After some Loudoun County parents took to social media to trash Superintendent Eric Williams in the Texas school district where he is the sole finalist in the search for a new leader, his future Board of Trustees defended their decision to hire him.
“During this selection process, your seven elected school board members remained committed to identifying a person who met the leadership profile the community helped develop,” reads a statement published on Clear Creek Independent School District social media. “You were looking for a visionary leader who promotes creativity and the joy of learning among many other qualities. We have found that person in Dr. Williams.”
Under Texas law, there is a 21-day waiting period between the time when the school district announces its final candidate and when it makes the appointment official. In that time, some Loudoun parents who have been his most vocal critics have taken to attacking Williams on the Texas school district’s local media.
“Instead of putting together a plan to get the children in Loudoun County back in school, Eric Williams and his merry band of incompetent fools are still trying to figure out how to measure six feet,” wrote Zanelle Nichols, a Loudoun parent and vocal critic of Williams and the Loudoun School Board. “Good luck CCISD. Definitely NOT sad to see him go. Counting the minutes till we can pop the champagne.”
According to the CCISD statement, during the interview and research process, “examples of his leadership, instructional and innovative vision, and unmatched integrity were evident every time in how he worked with his board and staff to systematically address issues and opportunities. We would not have moved forward with him had he not clearly demonstrated all of the qualities in the leadership profile.” The statement calls the efforts by some Loudouners “disheartening.”
The statement also points to controversies around the Loudoun school system’s work to grapple with the COVID-19 pandemic and allegations of systemic racial inequality.
“Both COVID-19 and race relations are two topics that have spurred division in America,” the statement reads. “Every school district in the nation faces unique challenges as issues such as these relate and impact their local communities. In Loudoun County, these two issues have been particularly divisive.”
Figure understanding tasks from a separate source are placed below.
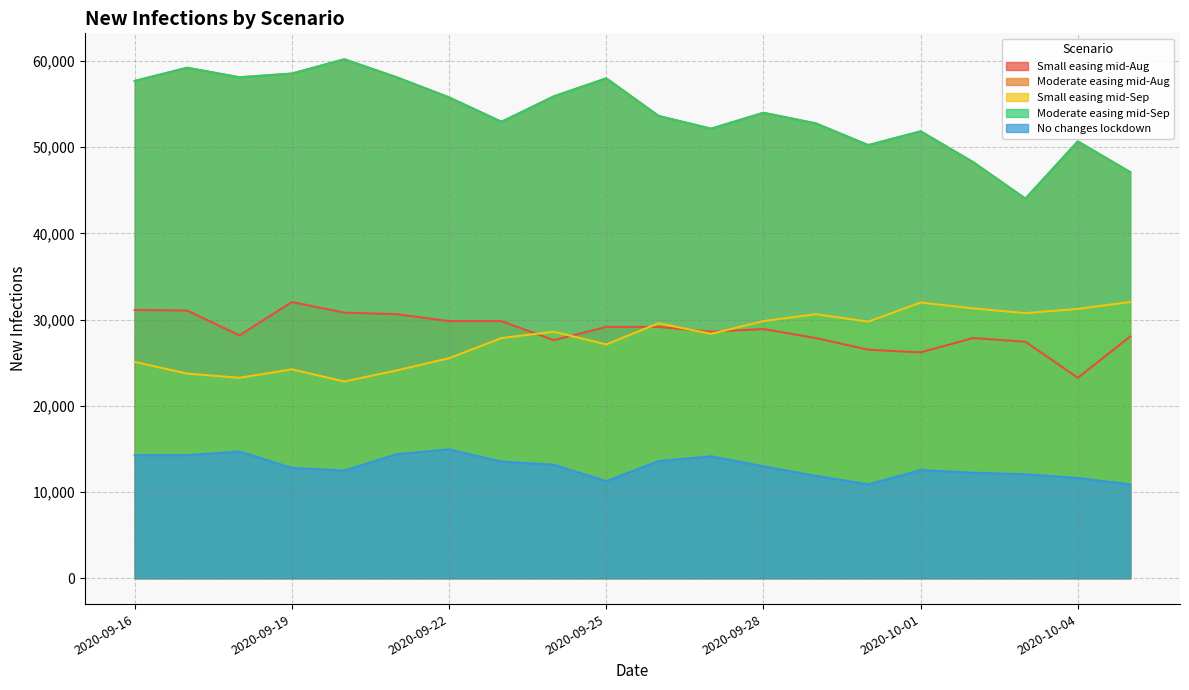

What is the sum of all Moderate easing mid-Aug values?

1079258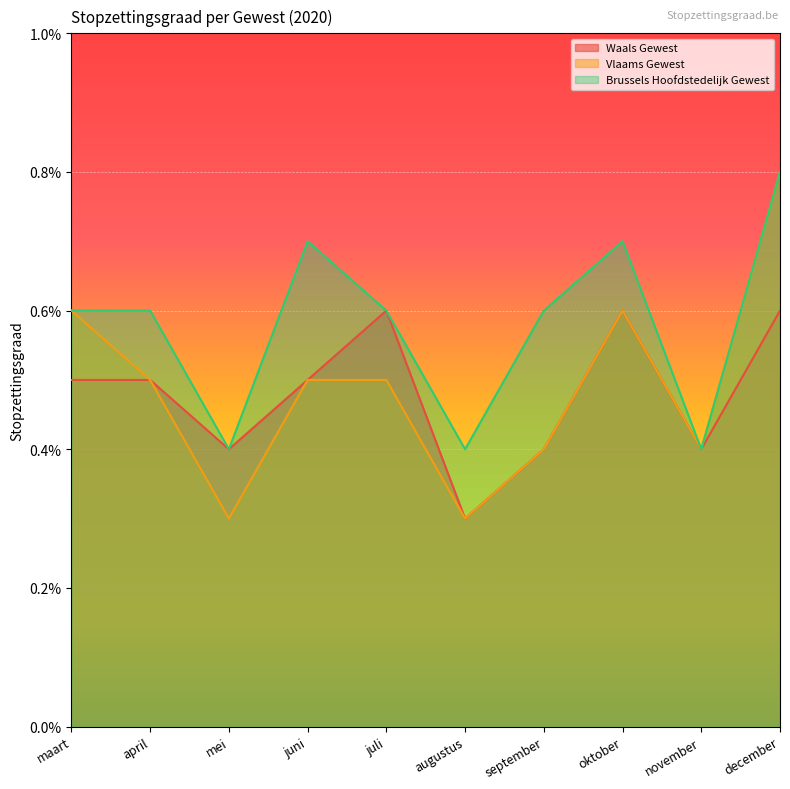

True or false: Brussels Hoofdstedelijk Gewest has a value of 0.0 at november.

False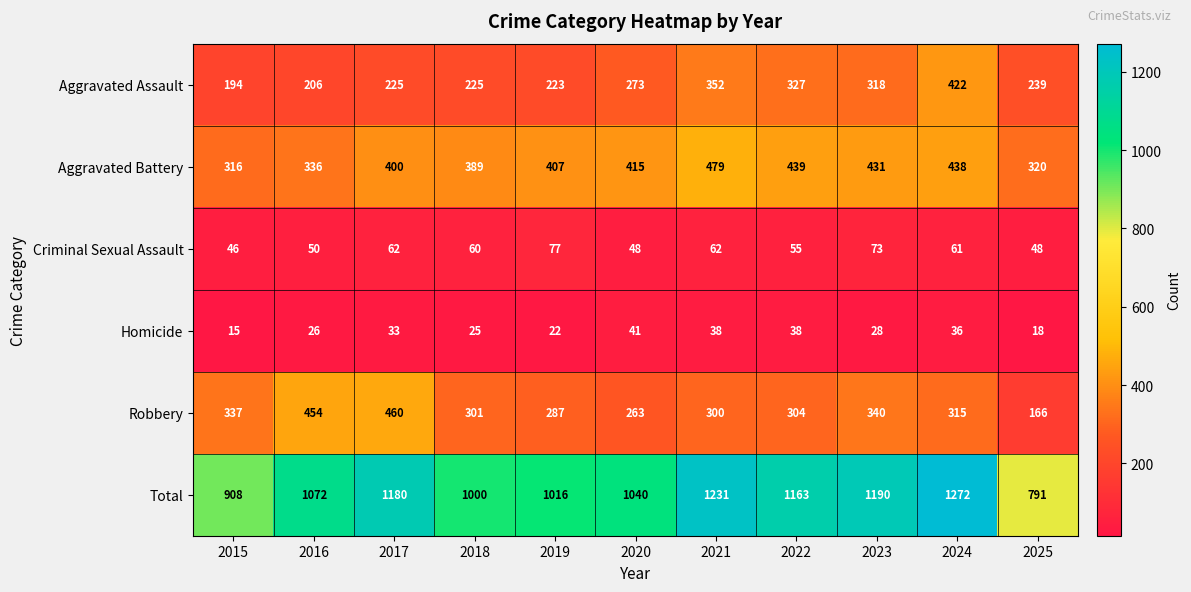

At 2019, list the series in order from largest to smallest.

Total, Aggravated Battery, Robbery, Aggravated Assault, Criminal Sexual Assault, Homicide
In response to mounting examples of racially insensitive instruction, instances of racism among students or staff members, a disproportionally low number of Black and Latinx student gaining admission to the division’s STEM academies, and the opening of a Virginia Attorney General’s Office investigation into allegations of systemic racism in the division, Williams launched an overarching anti-racist plan. That effort has included a formal apology from the school district for its past operation of segregated schools and the lasting hardships resulting from the denial of equal rights, as well as a decision to do away with the Confederacy-inspired “Raiders” mascot at Loudoun County High School, later to be replaced with the “Captains.” The School Board has also agreed to overhaul admissions processes at the Academies of Loudoun.
Those followed an incident at Madison’s Trust Elementary that made national headlines when a teacher lead students in a “runaway slave” game.
The system also continues to work on addressing racial disparity in hiring, disciplinary action and academic achievement, with Black and Hispanic students earning Advanced Diplomas at a significantly lower rate and scoring lower in standardized testing compared to their white peers.
“[I]n Clear Creek ISD we believe diversity is a strength and are very proud of it,” the statement says. “Under Dr. Williams leadership, we will continue to offer each child every opportunity to achieve, contribute and lead with integrity regardless of race.”
Some parents and students have also pushed Loudoun schools to reopen more quickly as school administrators grapple with how to slow the spread of COVID-19 among students and their families. The first person in Loudoun to die of COVID-19 was a teacher.
“The Clear Creek Independent School District has safely reopened schools and has no plans to close schools unless otherwise instructed by the Governor of Texas or a local health department,” the statement reads. “What some members of the CCISD community have seen on social media is a Loudoun County community divided, no more than Clear Creek ISD was in July/August on how and when to reopen schools.”
The Clear Creek Independent School District is about half the size of Loudoun’s, with 42,000 students, and serves one of the state’s fastest growing communities, just south of Houston. Williams was selected from among a list of 80 initial candidates.
Williams has served as Loudoun’s school superintendent since 2014, following the retirement of Edgar Hatrick, who held the post for 23 years.
“I’m grateful for my tenure as superintendent of Loudoun County Public Schools,” Williams said during Tuesday’s School Board meeting. “We have an amazing staff in Loudoun County, as well as students, parents and a broader community that supports and values education. It has been an honor to serve here.”